= THE TASK =
Print the lines of the entries from the line with "Jaime Guerrero" up to and including the line with "LOG IN TO LEAVE A COMMENT", keeping every character as it appears.

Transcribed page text
------------------------------------------------------------------------
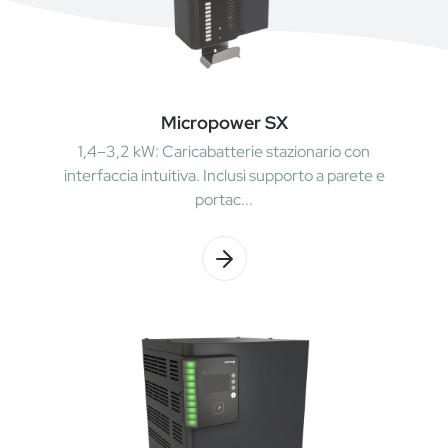
Micropower SX
1,4–3,2 kW: Caricabatterie stazionario con
interfaccia intuitiva. Inclusi supporto a parete e
portac...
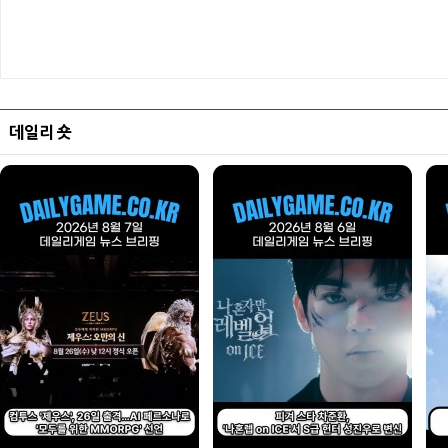
데일리 숏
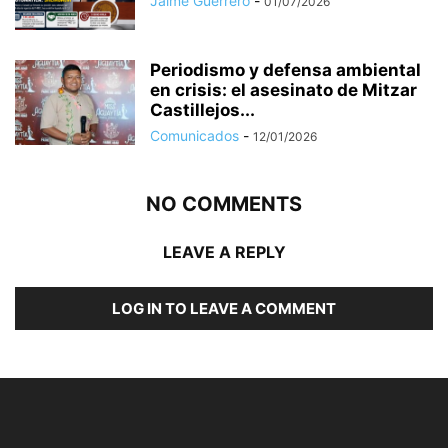
Jaime Guerrero
-
01/07/2026
Periodismo y defensa ambiental
en crisis: el asesinato de Mitzar
Castillejos...
Comunicados
-
12/01/2026
NO COMMENTS
LEAVE A REPLY
LOG IN TO LEAVE A COMMENT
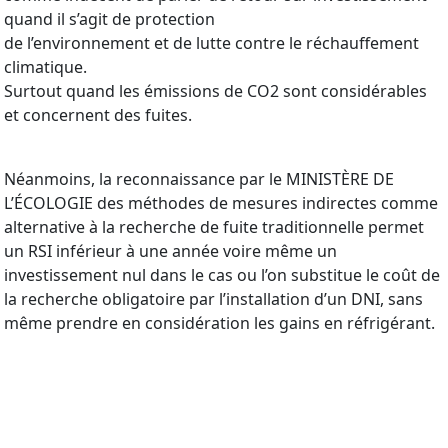
quand il s’agit de protection
de l’environnement et de lutte contre le réchauffement
climatique.
Surtout quand les émissions de CO2 sont considérables
et concernent des fuites.
Néanmoins, la reconnaissance par le MINISTÈRE DE
L’ÉCOLOGIE des méthodes de mesures indirectes comme
alternative à la recherche de fuite traditionnelle permet
un RSI inférieur à une année voire même un
investissement nul dans le cas ou l’on substitue le coût de
la recherche obligatoire par l’installation d’un DNI, sans
même prendre en considération les gains en réfrigérant.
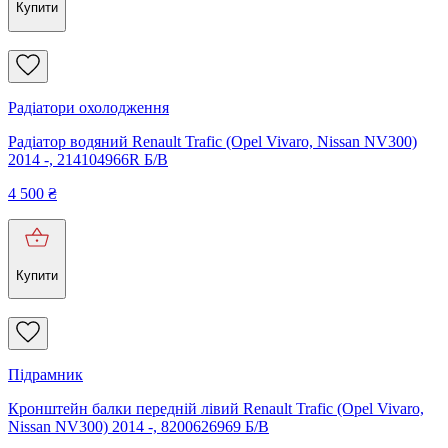
Купити
Радіатори охолодження
Радіатор водяний Renault Trafic (Opel Vivaro, Nissan NV300)
2014 -, 214104966R Б/В
4 500
₴
Купити
Підрамник
Кронштейн балки передній лівий Renault Trafic (Opel Vivaro,
Nissan NV300) 2014 -, 8200626969 Б/В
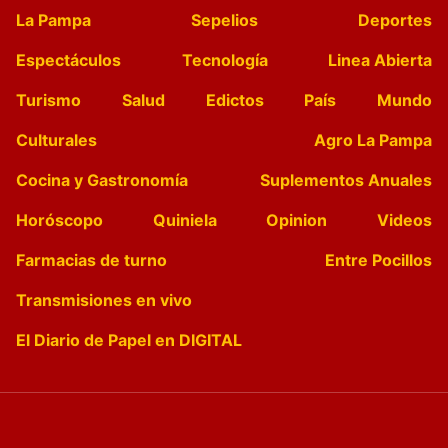
La Pampa
Sepelios
Deportes
Espectáculos
Tecnología
Linea Abierta
Turismo
Salud
Edictos
País
Mundo
Culturales
Agro La Pampa
Cocina y Gastronomía
Suplementos Anuales
Horóscopo
Quiniela
Opinion
Videos
Farmacias de turno
Entre Pocillos
Transmisiones en vivo
El Diario de Papel en DIGITAL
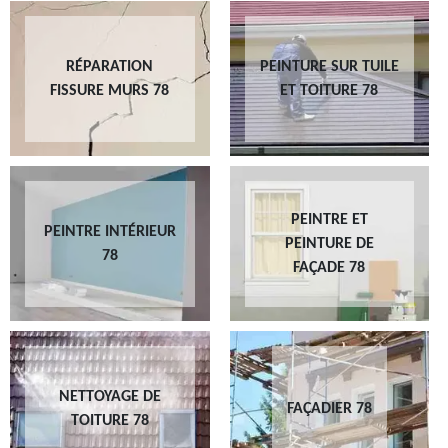
RÉPARATION
PEINTURE SUR TUILE
FISSURE MURS 78
ET TOITURE 78
PEINTRE ET
PEINTRE INTÉRIEUR
PEINTURE DE
78
FAÇADE 78
NETTOYAGE DE
FAÇADIER 78
TOITURE 78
------------------------------------------------------------------------
= TASK OUTPUT =
Jaime Guerrero
-
01/07/2026
Periodismo y defensa ambiental
en crisis: el asesinato de Mitzar
Castillejos...
Comunicados
-
12/01/2026
NO COMMENTS
LEAVE A REPLY
LOG IN TO LEAVE A COMMENT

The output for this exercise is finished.